_PROBLEM DESCRIPTION_. Copy out all the lines in the records that include the word "Left".

_LISTED ENTRIES_.
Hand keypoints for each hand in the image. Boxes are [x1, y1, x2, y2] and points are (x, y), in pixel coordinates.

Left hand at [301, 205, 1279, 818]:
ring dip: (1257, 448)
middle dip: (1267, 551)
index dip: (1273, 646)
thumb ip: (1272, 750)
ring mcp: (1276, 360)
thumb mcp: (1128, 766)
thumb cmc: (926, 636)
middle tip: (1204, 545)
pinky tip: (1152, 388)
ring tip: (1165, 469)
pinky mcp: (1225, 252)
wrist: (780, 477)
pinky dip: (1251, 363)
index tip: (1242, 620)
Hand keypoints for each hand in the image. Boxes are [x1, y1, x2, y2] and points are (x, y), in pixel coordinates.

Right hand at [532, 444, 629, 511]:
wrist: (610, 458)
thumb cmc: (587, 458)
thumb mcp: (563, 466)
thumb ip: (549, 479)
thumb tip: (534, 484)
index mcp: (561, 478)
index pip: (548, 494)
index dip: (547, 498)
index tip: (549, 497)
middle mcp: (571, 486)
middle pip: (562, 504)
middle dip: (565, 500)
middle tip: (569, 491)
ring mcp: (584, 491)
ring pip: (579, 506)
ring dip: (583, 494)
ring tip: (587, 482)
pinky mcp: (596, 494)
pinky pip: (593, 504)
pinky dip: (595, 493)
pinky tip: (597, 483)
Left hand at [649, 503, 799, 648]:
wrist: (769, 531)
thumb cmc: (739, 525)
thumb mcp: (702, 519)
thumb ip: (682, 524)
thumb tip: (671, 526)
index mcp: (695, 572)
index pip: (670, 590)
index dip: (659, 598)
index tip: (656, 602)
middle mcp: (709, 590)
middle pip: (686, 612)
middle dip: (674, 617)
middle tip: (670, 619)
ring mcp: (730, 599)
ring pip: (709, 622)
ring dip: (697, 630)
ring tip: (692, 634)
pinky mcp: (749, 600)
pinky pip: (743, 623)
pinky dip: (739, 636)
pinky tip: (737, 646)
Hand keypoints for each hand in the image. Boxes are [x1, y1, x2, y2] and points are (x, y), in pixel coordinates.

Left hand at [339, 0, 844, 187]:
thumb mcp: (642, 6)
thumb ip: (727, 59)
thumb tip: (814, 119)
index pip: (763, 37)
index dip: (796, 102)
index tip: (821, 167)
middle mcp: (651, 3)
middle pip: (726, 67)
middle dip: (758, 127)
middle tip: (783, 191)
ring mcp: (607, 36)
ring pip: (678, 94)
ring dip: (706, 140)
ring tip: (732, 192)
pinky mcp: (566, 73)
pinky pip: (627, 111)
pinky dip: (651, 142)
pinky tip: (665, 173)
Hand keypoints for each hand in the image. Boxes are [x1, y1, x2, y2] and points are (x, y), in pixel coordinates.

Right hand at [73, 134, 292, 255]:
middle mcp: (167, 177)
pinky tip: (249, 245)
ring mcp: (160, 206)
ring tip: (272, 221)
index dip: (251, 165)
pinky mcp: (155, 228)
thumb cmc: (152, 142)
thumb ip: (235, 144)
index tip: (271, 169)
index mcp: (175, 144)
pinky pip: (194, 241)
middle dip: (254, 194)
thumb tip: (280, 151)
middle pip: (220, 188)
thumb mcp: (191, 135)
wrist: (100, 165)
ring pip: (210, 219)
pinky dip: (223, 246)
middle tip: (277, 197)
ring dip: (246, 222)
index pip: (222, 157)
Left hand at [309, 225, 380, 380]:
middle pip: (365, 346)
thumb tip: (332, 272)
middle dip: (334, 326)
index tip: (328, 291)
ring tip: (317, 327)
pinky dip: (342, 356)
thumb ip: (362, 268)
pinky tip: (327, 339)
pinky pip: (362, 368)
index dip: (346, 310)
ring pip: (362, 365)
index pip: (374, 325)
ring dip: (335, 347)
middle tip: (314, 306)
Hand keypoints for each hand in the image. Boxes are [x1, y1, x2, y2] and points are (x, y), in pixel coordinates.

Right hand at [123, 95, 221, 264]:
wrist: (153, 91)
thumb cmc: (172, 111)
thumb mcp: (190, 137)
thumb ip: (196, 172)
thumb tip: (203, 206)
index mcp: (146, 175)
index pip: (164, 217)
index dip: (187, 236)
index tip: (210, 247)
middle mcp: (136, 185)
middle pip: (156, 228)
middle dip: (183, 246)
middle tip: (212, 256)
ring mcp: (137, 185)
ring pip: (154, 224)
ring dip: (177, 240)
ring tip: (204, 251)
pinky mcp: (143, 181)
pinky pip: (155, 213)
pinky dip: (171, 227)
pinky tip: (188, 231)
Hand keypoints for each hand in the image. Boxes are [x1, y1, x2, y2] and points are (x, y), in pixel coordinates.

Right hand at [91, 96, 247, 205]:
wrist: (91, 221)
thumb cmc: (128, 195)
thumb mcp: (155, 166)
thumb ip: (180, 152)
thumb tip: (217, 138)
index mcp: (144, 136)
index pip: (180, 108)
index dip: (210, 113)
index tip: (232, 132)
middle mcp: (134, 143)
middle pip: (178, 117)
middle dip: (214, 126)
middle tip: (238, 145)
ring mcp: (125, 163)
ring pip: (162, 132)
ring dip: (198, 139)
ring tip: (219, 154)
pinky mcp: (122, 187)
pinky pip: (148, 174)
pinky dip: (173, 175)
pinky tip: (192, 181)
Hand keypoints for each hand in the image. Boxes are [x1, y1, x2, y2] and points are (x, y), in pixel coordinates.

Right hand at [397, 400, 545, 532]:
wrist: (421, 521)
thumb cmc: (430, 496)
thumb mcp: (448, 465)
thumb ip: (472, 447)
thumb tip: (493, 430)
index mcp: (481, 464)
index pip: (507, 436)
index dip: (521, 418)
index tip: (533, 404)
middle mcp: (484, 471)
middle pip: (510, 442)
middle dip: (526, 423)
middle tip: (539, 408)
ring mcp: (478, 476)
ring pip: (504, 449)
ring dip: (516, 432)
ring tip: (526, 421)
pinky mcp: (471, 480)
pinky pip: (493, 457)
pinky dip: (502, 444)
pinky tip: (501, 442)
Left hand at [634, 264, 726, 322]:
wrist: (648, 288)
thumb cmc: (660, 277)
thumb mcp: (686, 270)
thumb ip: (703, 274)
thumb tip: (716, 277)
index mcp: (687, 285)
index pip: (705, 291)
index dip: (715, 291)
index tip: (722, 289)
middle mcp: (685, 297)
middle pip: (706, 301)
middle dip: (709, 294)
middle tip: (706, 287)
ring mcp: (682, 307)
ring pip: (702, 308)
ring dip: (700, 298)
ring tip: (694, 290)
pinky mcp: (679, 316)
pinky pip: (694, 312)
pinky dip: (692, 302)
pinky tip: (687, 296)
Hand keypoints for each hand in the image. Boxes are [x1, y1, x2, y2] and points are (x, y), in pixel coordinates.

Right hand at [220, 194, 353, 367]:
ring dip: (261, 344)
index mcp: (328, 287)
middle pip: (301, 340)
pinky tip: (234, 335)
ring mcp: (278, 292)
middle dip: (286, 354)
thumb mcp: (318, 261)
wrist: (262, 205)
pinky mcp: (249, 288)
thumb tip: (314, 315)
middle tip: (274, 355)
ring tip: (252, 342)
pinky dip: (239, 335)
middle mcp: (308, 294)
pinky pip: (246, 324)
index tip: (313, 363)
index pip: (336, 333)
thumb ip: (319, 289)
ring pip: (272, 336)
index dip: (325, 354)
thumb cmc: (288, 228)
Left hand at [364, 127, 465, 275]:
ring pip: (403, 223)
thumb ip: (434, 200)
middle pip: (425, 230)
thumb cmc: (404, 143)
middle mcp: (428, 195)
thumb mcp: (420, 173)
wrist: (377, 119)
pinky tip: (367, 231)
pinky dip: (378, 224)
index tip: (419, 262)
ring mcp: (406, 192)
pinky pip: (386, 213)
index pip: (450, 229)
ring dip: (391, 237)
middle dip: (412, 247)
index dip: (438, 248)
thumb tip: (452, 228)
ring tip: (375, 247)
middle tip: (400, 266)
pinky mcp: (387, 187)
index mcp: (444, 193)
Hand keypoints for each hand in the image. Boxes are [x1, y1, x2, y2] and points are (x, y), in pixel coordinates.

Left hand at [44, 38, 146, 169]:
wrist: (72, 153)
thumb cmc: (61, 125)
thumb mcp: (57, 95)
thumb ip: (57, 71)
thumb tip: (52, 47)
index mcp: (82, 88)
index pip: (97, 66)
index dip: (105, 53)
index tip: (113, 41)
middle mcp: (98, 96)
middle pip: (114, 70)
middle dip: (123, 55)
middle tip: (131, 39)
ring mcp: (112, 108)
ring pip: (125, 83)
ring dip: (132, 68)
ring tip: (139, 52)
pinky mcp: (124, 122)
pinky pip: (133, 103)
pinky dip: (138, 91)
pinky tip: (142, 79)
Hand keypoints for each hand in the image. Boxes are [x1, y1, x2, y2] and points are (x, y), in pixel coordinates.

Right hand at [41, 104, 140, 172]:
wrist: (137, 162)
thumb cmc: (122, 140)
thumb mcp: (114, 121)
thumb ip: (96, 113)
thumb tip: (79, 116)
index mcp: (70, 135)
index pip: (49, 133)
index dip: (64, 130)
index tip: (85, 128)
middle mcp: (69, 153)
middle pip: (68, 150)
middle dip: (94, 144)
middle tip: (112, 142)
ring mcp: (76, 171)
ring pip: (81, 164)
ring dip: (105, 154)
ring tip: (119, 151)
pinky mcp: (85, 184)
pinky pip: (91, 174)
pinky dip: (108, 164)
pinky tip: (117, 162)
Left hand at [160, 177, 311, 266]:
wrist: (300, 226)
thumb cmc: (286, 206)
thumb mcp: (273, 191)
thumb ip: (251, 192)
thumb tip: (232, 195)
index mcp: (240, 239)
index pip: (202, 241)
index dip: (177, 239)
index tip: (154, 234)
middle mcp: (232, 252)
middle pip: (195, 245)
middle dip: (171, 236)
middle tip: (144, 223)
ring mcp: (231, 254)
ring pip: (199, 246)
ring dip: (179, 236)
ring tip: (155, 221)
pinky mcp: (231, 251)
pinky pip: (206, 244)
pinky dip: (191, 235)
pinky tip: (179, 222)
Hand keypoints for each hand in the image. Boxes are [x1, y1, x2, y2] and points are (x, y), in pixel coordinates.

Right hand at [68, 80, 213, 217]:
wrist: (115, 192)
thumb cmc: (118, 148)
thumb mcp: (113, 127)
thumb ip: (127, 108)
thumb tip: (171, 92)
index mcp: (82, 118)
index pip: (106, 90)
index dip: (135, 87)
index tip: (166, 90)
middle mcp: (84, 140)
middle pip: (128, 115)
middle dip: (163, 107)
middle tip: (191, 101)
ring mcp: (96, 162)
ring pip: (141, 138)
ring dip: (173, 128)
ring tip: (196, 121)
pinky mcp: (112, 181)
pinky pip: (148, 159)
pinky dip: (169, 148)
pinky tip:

_SOLVED EXERCISE_.
Left hand at [301, 205, 1279, 818]:
Left hand at [649, 503, 799, 648]:
Left hand at [339, 0, 844, 187]:
Left hand at [309, 225, 380, 380]:
Left hand at [634, 264, 726, 322]:
Left hand at [364, 127, 465, 275]:
Left hand at [44, 38, 146, 169]:
Left hand at [160, 177, 311, 266]:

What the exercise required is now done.